## [DIRECTIONS]
Can you carry on the post about cutting off fake friends, picking up right after its final sentence?

## [DOCUMENT TEXT]

When I am being manipulated by people I’m not even sure that I fucking respect in a way that may affect those I care about, there is a good fucking chance I will withdraw and pretend that you don’t fucking exist. I have never had a fucking problem with casting anyone out of my life that serves no fucking purpose. I’m starting to consider this with some people who are merely in orbit.  It’s not the usual suspect either. I’m just sick of being treated like a throwaway commodity instead of a useful freind. I just lost one of my good freinds and it cut deep. I don’t need any fake or fairweather fucking freinds.


If your actions affect me it is one thing, if your actions affect more than me it’s completely another. If you hurt someone I care about, here’s a fucking fact. I don’t care about myself. I’m fucking done playing nice. Affecting me is one thing. Affecting those I care about or hurting one of them, I’ll gladly take the bullet. 


If you give me a reason to show my fucking dark-side I wont fucking hesitate. This monster has teeth. And I’m not afraid to fucking show them.

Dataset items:
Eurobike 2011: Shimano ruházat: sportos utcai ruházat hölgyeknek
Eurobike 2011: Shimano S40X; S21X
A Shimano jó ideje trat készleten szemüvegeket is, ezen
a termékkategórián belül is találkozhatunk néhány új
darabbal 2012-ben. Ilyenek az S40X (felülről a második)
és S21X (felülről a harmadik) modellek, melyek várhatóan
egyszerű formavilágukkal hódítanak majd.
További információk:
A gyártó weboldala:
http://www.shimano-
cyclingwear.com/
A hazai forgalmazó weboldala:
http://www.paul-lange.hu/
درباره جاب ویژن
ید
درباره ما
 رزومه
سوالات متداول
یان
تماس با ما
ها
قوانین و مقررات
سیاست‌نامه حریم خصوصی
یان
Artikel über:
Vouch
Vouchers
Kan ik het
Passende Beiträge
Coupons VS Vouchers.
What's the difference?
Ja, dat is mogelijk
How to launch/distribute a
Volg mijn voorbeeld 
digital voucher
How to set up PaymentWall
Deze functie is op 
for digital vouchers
...
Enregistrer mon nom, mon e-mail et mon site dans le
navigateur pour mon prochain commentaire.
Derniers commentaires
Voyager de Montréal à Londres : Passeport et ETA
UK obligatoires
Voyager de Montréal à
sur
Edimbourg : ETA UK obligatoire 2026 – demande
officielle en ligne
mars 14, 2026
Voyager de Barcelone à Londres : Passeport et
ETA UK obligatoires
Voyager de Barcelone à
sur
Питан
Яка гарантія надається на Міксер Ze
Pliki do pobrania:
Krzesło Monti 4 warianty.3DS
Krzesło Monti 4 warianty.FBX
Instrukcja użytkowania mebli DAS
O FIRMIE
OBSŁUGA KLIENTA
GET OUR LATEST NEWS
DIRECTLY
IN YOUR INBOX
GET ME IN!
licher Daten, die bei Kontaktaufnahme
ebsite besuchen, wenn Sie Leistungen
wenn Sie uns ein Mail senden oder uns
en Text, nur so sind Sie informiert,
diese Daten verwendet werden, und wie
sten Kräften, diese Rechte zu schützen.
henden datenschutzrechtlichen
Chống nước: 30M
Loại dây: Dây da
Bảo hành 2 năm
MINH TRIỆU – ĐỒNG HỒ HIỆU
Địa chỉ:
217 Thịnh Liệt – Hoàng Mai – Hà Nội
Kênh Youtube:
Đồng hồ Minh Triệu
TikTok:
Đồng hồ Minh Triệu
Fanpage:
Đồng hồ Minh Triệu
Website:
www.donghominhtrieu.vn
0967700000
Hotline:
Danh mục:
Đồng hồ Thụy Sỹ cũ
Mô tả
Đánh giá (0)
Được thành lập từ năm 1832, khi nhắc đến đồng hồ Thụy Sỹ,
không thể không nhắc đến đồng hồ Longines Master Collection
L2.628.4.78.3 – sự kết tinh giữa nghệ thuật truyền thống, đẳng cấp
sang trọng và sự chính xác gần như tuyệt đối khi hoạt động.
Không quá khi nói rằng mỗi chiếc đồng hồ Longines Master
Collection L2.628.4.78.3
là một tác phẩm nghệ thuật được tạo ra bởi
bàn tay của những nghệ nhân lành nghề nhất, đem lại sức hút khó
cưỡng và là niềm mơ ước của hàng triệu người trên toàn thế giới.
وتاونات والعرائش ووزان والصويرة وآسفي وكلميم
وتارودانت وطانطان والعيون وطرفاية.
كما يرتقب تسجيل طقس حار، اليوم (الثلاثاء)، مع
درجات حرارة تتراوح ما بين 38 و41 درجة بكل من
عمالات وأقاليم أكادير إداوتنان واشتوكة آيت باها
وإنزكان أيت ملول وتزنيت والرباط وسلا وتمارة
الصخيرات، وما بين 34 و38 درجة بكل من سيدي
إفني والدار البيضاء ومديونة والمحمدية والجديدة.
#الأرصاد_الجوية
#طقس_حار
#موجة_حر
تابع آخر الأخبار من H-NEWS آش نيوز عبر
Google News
==
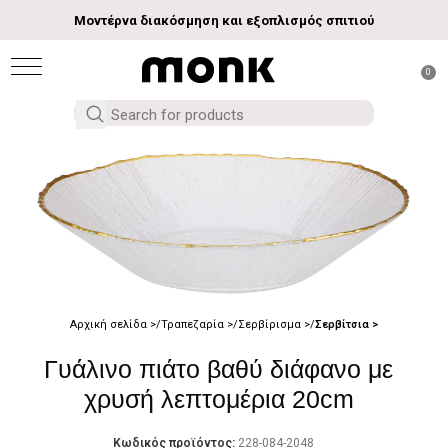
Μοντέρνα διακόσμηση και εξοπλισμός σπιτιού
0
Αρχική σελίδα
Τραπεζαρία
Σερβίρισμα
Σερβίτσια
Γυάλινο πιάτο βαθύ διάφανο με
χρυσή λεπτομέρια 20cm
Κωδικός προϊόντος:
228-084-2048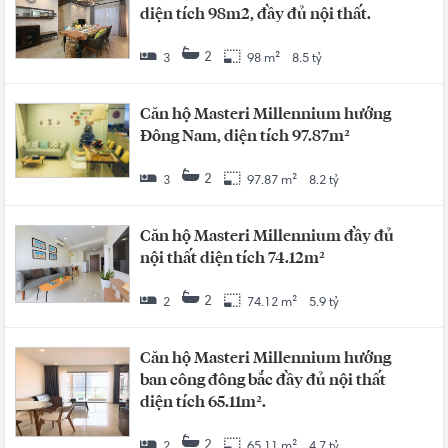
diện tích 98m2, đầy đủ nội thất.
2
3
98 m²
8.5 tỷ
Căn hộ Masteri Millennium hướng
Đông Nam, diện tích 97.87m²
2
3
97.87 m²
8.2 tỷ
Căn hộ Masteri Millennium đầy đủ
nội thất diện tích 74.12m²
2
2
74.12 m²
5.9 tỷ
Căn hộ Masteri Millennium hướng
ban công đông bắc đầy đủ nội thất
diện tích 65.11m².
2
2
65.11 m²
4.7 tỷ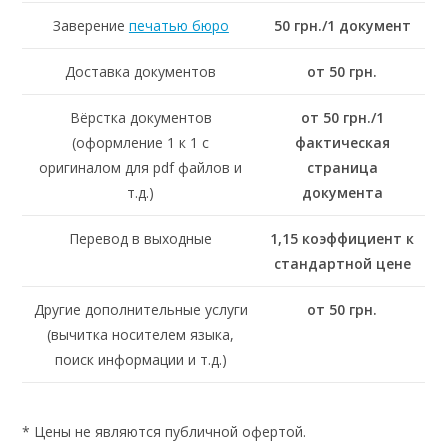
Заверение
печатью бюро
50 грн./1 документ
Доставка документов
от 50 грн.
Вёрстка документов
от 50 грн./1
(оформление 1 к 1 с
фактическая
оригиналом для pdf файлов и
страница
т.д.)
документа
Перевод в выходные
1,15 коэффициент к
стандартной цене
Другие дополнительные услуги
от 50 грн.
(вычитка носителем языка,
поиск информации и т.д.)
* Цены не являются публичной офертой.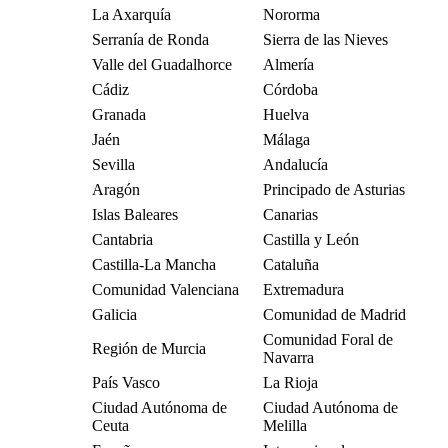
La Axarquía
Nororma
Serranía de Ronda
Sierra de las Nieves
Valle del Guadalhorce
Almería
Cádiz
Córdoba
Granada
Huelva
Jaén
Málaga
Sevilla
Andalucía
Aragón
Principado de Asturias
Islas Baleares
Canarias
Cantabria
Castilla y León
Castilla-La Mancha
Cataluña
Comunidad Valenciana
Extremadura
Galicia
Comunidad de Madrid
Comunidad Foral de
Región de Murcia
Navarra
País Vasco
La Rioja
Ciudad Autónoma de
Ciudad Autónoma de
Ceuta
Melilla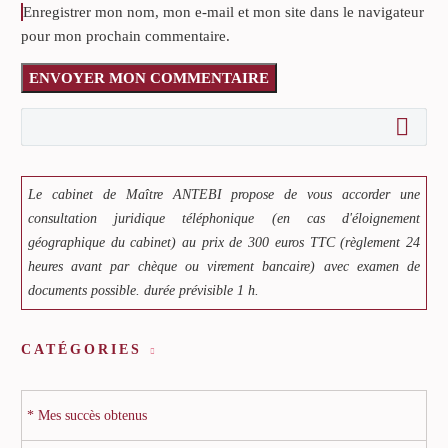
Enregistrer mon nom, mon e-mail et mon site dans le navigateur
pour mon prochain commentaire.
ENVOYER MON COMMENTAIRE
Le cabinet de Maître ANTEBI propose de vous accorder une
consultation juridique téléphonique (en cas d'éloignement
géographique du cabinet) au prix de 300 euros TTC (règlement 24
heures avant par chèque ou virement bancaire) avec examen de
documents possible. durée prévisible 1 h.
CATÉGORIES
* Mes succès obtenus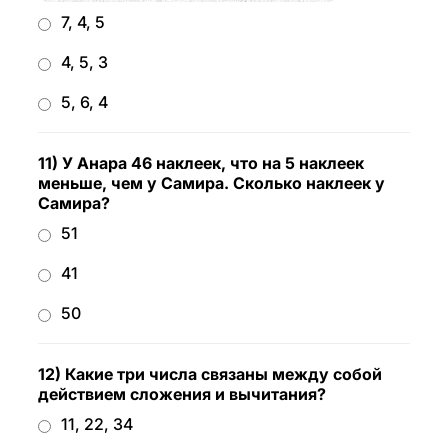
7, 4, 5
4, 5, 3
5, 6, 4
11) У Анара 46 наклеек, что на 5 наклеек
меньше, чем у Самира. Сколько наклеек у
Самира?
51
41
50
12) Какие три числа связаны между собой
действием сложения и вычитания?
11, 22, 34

## [ANSWER BOX]
I can and will turn fucking cold on anyone if I think your intentions are less than fucking pure on someone I care about. Period. Hell holds no surprises for me, neither does this earth. I’ve already seen the worst of it and I know how to read people. If i don’t trust you there’s a damn good reason.


Certain behaviours show exactly the kind of people I choose to associate with. And who I choose not to bother with.  I’m getting to a point where I will easily walk away from anyone that is drama in my life. So an insignificant insect in the scheme of all the long days of my life? You were already forgotten.


You merely proved yourself recently. And you know what, I’m absolutely fine with finally eliminating gnats from my life. You wont be the first annoyance that benefited my life in exactly a zero meaningful way. And you wont be the fucking last.